I like the Larry a lot. Maybe he could be clamped to the work bench and help hold things while a person works on them.

Herb


----------



## RainMan 2.0 (May 6, 2014)

Well I'm in disbelief . I went to WP and they had wooden balls from 4" down . Imagine that. and I thought I was going to have to buy a lathe or something


----------



## RJT501Win (Apr 21, 2012)

Stick486 said:


> how about we just come to you for the beer...
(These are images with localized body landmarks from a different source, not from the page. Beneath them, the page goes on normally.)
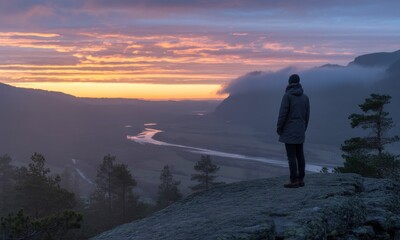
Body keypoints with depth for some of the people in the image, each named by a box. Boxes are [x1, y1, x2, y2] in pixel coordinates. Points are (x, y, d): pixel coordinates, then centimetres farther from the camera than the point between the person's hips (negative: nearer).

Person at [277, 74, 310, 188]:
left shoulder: (287, 95, -12)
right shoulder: (305, 97, 7)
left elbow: (283, 113, -16)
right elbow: (307, 115, 10)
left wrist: (278, 128, -5)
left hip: (289, 130, -6)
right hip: (300, 131, 7)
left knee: (291, 156, -5)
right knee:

Sorry Stick at our place it is BYO, but Larry could go fetch for you. Save getting out of your chair.


----------



## Stick486 (Jan 4, 2013)

rjtwin501 said:


> Sorry Stick at our place it is BYO, but Larry could go fetch for you. Save getting out of your chair.


that was posted to Dan...
aren't you and Karry gonna join us....


----------



## schnewj (Nov 18, 2013)

TheCableGuy said:


> Well I'm in disbelief . I went to WP and they had wooden balls from 4" down . Imagine that. and I thought I was going to have to buy a lathe or something


...or did you just want an excuse to buy a lathe?:wink:


----------



## schnewj (Nov 18, 2013)

Stick486 said:


> that was posted to Dan...
> aren't you and Karry gonna join us....


I thought that was pretty, obviously, implied. They go with the rest of us to Dan's, eh?:grin::grin::grin:


----------



## Nickp (Dec 4, 2012)

Nice work on all the intricate detail and cuts...

Merry Christmas back at ya...have fun with all the kiddies...


----------



## Stick486 (Jan 4, 2013)

schnewj said:


> I thought that was pretty, obviously, implied. They go with the rest of us to Dan's, eh?:grin::grin::grin:


yup...


----------



## DaninVan (Jan 1, 2012)

Dan moved.


----------



## Stick486 (Jan 4, 2013)

nor far enough....


----------



## old55 (Aug 11, 2013)

Welcome to the forum Larry. Thanks for showing him to us John. Nice job.


----------



## schnewj (Nov 18, 2013)

Stick486 said:


> nor far enough....


Having worked for NASA I have contacts and access to satellite information...next time you move take the battery out of your phone, Dan.

Nice try though!


----------



## Stick486 (Jan 4, 2013)

and go off grid...


----------



## DaninVan (Jan 1, 2012)

schnewj said:


> Having worked for NASA I have contacts and access to satellite information...next time you move take the battery out of your phone, Dan.
> 
> Nice try though!


Battery? Phone?...


----------



## Garyk (Dec 29, 2011)

Welcome. Nice project.


----------



## OutoftheWoodwork (Oct 4, 2012)

LOL too kewl!


----------